En este contexto, la advertencia de Walker cobra otro sentido: si la UE limita el acceso a tecnologías de vanguardia procedentes de California mientras no consigue levantar un ecosistema propio de escala comparable, corre el riesgo de blindar su dependencia, no de reducirla.
El contraste con el discurso oficial es demoledor. Mientras las instituciones europeas prometen un nuevo “milagro de productividad” gracias a la IA, el continente sigue siendo tercero en casi todos los indicadores relevantes, por detrás de EEUU y China.
Fragmentación normativa y ‘guerra’ intraeuropea
No solo la relación con EEUU está en juego. También la propia cohesión regulatoria interna de la UE. En la reunión de líderes en el castillo de Alden Biesen, el primer ministro belga Bart De Wever advirtió contra el riesgo de una “guerra” entre Estados miembros y la Comisión a cuenta de la agenda de desregulación y simplificación normativa.

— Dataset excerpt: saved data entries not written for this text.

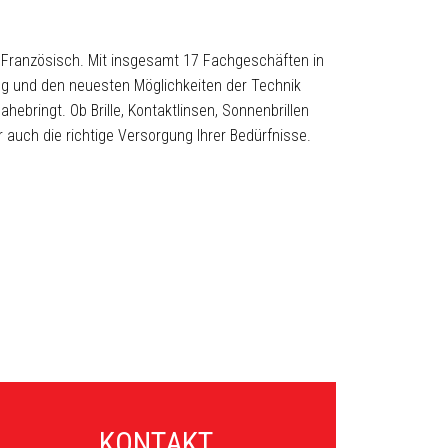
r Französisch. Mit insgesamt 17 Fachgeschäften in
rung und den neuesten Möglichkeiten der Technik
ebringt. Ob Brille, Kontaktlinsen, Sonnenbrillen
r auch die richtige Versorgung Ihrer Bedürfnisse.
KONTAKT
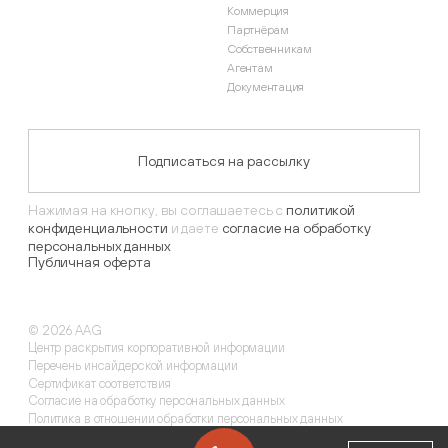
Коммерция
Партнёрам
Собственникам
Агентам
Документация
Подписаться на рассылку
Нажимая на кнопку, вы соглашаетесь с
политикой
конфиденциальности
и даете
согласие на обработку
персональных данных
Публичная оферта
©
2026
AAG
Центр раскрытия корпоративной информации
Перечень инсайдерской информации
Сертификат соответствия
Согласие на обработку персональных данных
Политика в отношении обработки персональных данных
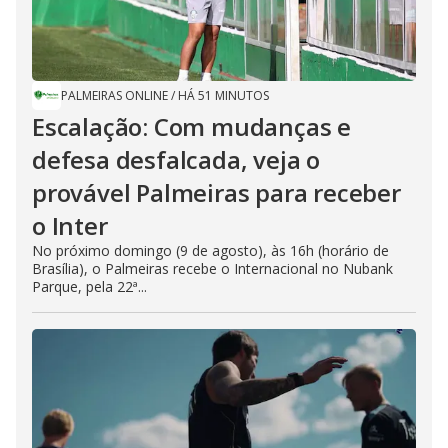
PALMEIRAS ONLINE
/
HÁ 51 MINUTOS
Escalação: Com mudanças e
defesa desfalcada, veja o
provável Palmeiras para receber
o Inter
No próximo domingo (9 de agosto), às 16h (horário de
Brasília), o Palmeiras recebe o Internacional no Nubank
Parque, pela 22ª...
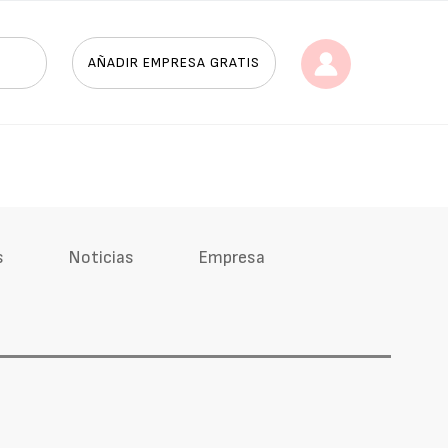
AÑADIR EMPRESA GRATIS
s
Noticias
Empresa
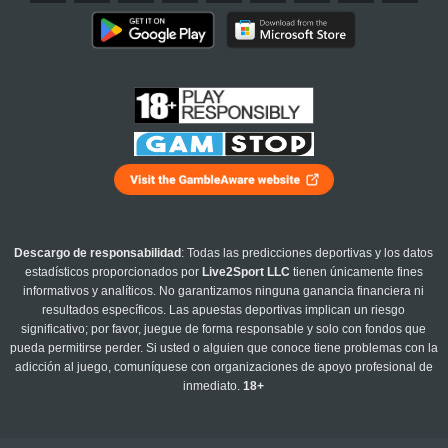
Descargo de responsabilidad
: Todas las predicciones deportivas y los datos
estadísticos proporcionados por
Live2Sport LLC
tienen únicamente fines
informativos y analíticos. No garantizamos ninguna ganancia financiera ni
resultados específicos. Las apuestas deportivas implican un riesgo
significativo; por favor, juegue de forma responsable y solo con fondos que
pueda permitirse perder. Si usted o alguien que conoce tiene problemas con la
adicción al juego, comuníquese con organizaciones de apoyo profesional de
inmediato.
18+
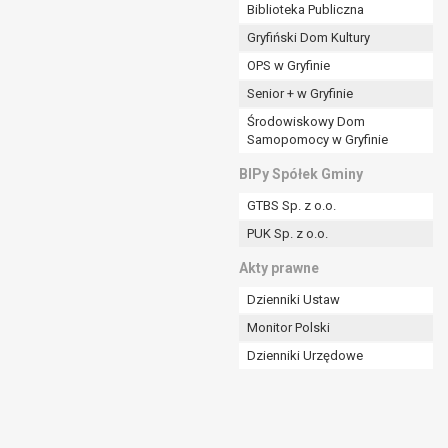
ania władzy publicznej powierzonej
Biblioteka Publiczna
Gryfiński Dom Kultury
stratora lub przez stronę trzecią.
OPS w Gryfinie
rzetwarzać tych danych osobowych, chyba że wykaże
osoby, której dane dotyczą, lub podstaw do
Senior + w Gryfinie
Środowiskowy Dom
Samopomocy w Gryfinie
art. 6 ust. 1 lit a RODO), przysługuje Pani/Panu
BIPy Spółek Gminy
no na podstawie zgody przed jej cofnięciem.
GTBS Sp. z o.o.
nych osobowych przez administratora.
PUK Sp. z o.o.
mogiem ustawowym lub umownym.
Akty prawne
Dzienniki Ustaw
Monitor Polski
Dzienniki Urzędowe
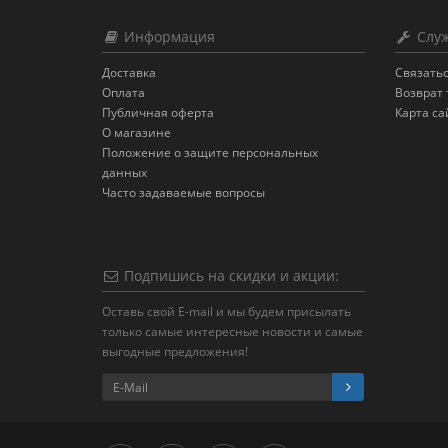
Информация
Служ
Доставка
Связатьс
Оплата
Возврат 
Публичная оферта
Карта са
О магазине
Положение о защите персональных
данных
Часто задаваемые вопросы
Подпишись на скидки и акции:
Оставь свой E-mail и мы будем присылать
только самые интересные новости и самые
выгодные предложения!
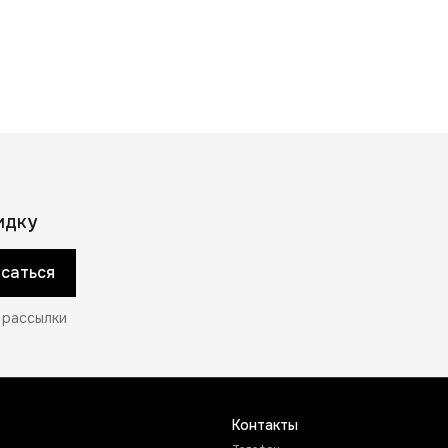
идку
саться
 рассылки
Контакты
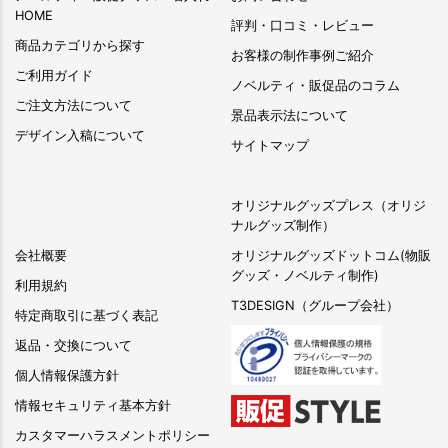
HOME
評判・口コミ・レビュー
商品カテゴリから探す
お客様の制作事例ご紹介
ご利用ガイド
ノベルティ・販促品のコラム
ご注文方法について
景品表示法について
デザイン入稿について
サイトマップ
オリジナルグッズプレス（オリジ
ナルグッズ制作）
会社概要
オリジナルグッズドットコム(物販
グッズ・ノベルティ制作)
利用規約
T3DESIGN（グループ会社）
特定商取引に基づく表記
返品・交換について
個人情報保護方針
情報セキュリティ基本方針
カスタマーハラスメントポリシー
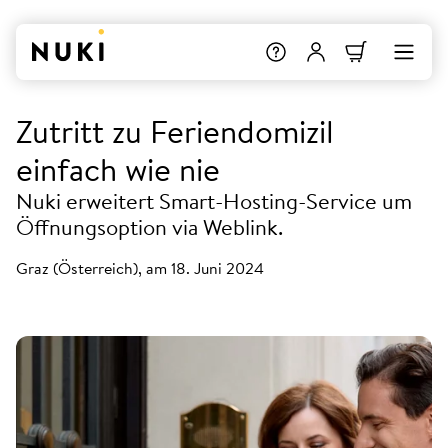
Zutritt zu Feriendomizil
einfach wie nie
Nuki erweitert Smart-Hosting-Service um
Öffnungsoption via Weblink.
Graz (Österreich), am 18. Juni 2024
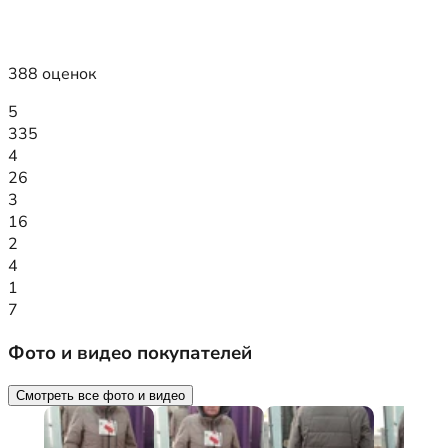
388 оценок
5
335
4
26
3
16
2
4
1
7
Фото и видео покупателей
Смотреть все фото и видео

Mientras algunos países, encabezados por Alemania e Italia, piden revisar el sistema de comercio de emisiones (ETS) y aliviar cargas para la industria, Francia presiona para extender la lógica “Buy European” a grandes compras públicas y proyectos estratégicos. La tensión se traslada inevitablemente al terreno digital: ¿hasta qué punto puede cada Estado añadir sus propias capas regulatorias sobre datos, nubes soberanas o requisitos de localización sin romper el mercado único?
La propia presidenta de la Comisión, Ursula von der Leyen, ha admitido que la UE sufre un exceso de complejidad regulatoria, con más de 300 mercados de capitales fragmentados y 27 sistemas de supervisión financiera distintos, lo que lastra la financiación de empresas tecnológicas y proyectos de alto riesgo.
El diagnóstico es inequívoco: si la estrategia de soberanía se construye sobre una base ya fragmentada, el resultado puede ser un mosaico de minirregímenes nacionales incompatibles entre sí, justo lo contrario de la escala que exige la economía digital.